L’approche est celle de l’écoconception. Nous tra­vail­lons avec les con­struc­teurs pour allonger la durée de vie des équipements four­nis à nos clients, pour faciliter leur désassem­blage et leur recy­clage en fin de vie. Par exem­ple, pour la gamme des smart­phones, nous pro­posons le Fair­phone 3 à nos clients, un télé­phone conçu de manière à en faciliter la répara­bil­ité et l’évolution tech­nique, et cela aboutit à un dou­ble­ment de la durée d’utilisation moyenne. Les autres con­struc­teurs de ter­minaux com­men­cent à suiv­re cet exem­ple. Quant à nos box Inter­net, elles sont réu­til­isées jusqu’à cinq fois, ce qui est con­sid­érable sur un parc de 30 mil­lions de box­es déployées.

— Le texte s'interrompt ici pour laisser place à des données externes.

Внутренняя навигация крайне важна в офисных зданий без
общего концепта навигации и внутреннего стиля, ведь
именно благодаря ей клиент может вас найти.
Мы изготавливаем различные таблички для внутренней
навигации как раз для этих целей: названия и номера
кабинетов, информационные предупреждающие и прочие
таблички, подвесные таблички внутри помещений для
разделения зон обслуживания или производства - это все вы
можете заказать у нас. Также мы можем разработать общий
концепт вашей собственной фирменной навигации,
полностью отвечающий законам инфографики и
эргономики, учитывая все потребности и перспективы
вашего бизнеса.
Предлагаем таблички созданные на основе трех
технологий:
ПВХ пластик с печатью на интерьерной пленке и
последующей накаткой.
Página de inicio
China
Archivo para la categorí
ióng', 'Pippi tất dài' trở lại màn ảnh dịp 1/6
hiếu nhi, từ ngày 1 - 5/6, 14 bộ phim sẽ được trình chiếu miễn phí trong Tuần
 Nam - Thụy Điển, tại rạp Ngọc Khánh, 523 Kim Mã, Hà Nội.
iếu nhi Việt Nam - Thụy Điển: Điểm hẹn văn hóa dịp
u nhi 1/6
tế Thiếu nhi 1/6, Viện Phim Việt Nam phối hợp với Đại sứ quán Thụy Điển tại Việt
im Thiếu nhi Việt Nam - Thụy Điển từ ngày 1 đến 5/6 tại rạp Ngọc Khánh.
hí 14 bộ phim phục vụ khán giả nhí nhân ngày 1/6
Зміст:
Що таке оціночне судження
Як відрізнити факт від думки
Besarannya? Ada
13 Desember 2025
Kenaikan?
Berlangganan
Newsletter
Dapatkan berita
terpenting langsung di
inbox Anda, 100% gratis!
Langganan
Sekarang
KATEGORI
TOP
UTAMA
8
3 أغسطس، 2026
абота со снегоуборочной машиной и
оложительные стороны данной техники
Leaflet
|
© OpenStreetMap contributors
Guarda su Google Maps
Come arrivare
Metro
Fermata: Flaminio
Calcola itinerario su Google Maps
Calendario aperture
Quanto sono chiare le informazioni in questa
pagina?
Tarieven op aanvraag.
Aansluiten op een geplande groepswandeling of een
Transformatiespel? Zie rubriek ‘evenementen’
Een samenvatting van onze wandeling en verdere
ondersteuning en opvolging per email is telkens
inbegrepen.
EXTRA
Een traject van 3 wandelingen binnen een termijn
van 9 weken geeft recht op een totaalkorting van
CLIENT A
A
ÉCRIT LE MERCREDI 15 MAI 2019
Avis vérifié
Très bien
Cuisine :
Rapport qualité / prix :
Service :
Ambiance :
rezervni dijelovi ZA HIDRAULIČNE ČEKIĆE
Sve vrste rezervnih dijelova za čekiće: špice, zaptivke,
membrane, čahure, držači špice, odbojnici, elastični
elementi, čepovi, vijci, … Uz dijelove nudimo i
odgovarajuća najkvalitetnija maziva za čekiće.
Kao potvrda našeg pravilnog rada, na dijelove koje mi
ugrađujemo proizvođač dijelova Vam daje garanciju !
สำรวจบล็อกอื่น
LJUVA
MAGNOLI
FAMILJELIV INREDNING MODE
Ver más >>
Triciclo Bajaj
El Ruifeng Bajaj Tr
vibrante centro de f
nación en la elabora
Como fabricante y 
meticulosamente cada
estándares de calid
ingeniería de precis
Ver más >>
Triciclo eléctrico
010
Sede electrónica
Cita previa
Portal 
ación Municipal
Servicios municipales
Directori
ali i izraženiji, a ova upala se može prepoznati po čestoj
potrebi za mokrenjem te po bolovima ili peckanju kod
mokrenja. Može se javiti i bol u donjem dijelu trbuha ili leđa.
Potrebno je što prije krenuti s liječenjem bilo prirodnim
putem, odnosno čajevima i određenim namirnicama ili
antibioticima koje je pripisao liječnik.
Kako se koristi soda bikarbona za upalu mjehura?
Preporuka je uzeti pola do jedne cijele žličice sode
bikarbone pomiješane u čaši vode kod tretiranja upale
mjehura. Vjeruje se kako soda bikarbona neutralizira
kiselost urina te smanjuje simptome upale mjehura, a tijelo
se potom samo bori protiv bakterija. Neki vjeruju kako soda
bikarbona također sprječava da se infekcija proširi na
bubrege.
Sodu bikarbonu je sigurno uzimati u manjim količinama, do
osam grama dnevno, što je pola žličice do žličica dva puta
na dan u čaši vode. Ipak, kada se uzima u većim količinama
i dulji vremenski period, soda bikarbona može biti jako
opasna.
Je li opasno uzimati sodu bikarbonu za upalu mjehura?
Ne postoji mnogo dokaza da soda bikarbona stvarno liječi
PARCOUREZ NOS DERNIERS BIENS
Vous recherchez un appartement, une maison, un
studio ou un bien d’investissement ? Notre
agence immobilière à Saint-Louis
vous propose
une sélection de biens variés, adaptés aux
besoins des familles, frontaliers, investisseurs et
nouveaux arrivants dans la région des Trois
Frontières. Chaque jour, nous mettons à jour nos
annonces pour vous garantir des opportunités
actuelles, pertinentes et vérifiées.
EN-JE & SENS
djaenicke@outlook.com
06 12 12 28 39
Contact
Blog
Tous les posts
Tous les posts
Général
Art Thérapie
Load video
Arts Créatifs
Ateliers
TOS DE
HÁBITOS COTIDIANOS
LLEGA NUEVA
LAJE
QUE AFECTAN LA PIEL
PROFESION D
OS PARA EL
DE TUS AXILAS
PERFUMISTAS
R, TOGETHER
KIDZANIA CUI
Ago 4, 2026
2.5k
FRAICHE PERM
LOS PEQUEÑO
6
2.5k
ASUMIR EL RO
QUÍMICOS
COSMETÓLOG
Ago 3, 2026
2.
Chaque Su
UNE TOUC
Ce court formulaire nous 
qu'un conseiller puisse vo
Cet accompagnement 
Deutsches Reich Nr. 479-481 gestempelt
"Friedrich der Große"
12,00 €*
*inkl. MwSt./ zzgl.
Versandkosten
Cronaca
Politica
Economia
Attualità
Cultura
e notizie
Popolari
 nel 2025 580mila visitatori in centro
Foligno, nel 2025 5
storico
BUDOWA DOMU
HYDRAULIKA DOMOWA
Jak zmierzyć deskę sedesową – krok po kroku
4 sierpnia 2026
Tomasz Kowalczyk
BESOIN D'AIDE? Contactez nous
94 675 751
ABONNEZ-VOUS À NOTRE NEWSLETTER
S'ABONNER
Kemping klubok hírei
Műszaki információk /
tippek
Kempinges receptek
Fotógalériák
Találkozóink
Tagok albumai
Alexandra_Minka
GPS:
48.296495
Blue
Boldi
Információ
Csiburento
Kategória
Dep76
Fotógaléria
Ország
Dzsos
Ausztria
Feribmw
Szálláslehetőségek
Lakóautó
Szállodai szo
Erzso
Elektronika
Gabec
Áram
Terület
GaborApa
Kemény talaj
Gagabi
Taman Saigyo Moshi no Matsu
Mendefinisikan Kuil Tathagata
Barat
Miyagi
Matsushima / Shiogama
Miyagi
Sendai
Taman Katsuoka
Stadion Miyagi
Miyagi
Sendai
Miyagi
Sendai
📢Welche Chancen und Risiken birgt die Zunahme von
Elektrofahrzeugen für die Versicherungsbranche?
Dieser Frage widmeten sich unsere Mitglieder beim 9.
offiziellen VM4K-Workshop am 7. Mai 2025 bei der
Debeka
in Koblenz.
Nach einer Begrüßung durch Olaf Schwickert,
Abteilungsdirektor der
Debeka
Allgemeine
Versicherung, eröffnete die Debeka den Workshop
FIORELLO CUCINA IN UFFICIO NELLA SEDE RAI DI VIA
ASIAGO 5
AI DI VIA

Rentabilité de l’effort d’investissement

Les économies d’énergie obtenues jus­ti­fient les investisse­ments d’équipement con­sen­tis. Ces investisse­ments sont renta­bles du point de vue économique et financier. Le pro­gramme mis en œuvre a per­mis d’économiser un mil­liard d’euros en dix ans. Et ce dans un con­texte de forte crois­sance des activ­ités. Car Orange a gag­né plus de 100 mil­lions de clients depuis 2006 et on con­state une explo­sion des usages depuis 2008. Sans ce pro­gramme, les émis­sions auraient explosé. Avec lui l’entreprise est arrivée à con­tenir la hausse des émis­sions. Elle est sta­ble en con­som­ma­tion d’énergie et les émis­sions de CO2 ont bais­sé de 3,5 % depuis 2016.